> [TREŚĆ ZADANIA] Zamień w poniższych wierszach każde wystąpienie „Returns” na „Return value”, a całą resztę przepisz bez zmian.
********************
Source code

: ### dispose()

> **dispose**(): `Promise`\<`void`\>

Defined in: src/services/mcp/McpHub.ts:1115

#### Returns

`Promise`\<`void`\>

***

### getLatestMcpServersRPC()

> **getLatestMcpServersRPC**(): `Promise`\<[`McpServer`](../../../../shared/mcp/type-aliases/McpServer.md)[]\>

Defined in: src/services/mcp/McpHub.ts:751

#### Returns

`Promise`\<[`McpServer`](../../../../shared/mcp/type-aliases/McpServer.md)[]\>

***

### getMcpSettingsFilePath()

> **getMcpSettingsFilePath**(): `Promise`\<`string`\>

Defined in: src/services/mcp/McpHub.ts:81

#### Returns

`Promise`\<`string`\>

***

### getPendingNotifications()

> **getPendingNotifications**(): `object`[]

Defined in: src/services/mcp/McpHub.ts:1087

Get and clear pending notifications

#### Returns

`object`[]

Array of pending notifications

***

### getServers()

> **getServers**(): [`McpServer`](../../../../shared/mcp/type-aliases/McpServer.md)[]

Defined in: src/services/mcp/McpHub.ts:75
********************
> [ODPOWIEDŹ]
Source code

: ### dispose()

> **dispose**(): `Promise`\<`void`\>

Defined in: src/services/mcp/McpHub.ts:1115

#### Return value

`Promise`\<`void`\>

***

### getLatestMcpServersRPC()

> **getLatestMcpServersRPC**(): `Promise`\<[`McpServer`](../../../../shared/mcp/type-aliases/McpServer.md)[]\>

Defined in: src/services/mcp/McpHub.ts:751

#### Return value

`Promise`\<[`McpServer`](../../../../shared/mcp/type-aliases/McpServer.md)[]\>

***

### getMcpSettingsFilePath()

> **getMcpSettingsFilePath**(): `Promise`\<`string`\>

Defined in: src/services/mcp/McpHub.ts:81

#### Return value

`Promise`\<`string`\>

***

### getPendingNotifications()

> **getPendingNotifications**(): `object`[]

Defined in: src/services/mcp/McpHub.ts:1087

Get and clear pending notifications

#### Return value

`object`[]

Array of pending notifications

***

### getServers()

> **getServers**(): [`McpServer`](../../../../shared/mcp/type-aliases/McpServer.md)[]

Defined in: src/services/mcp/McpHub.ts:75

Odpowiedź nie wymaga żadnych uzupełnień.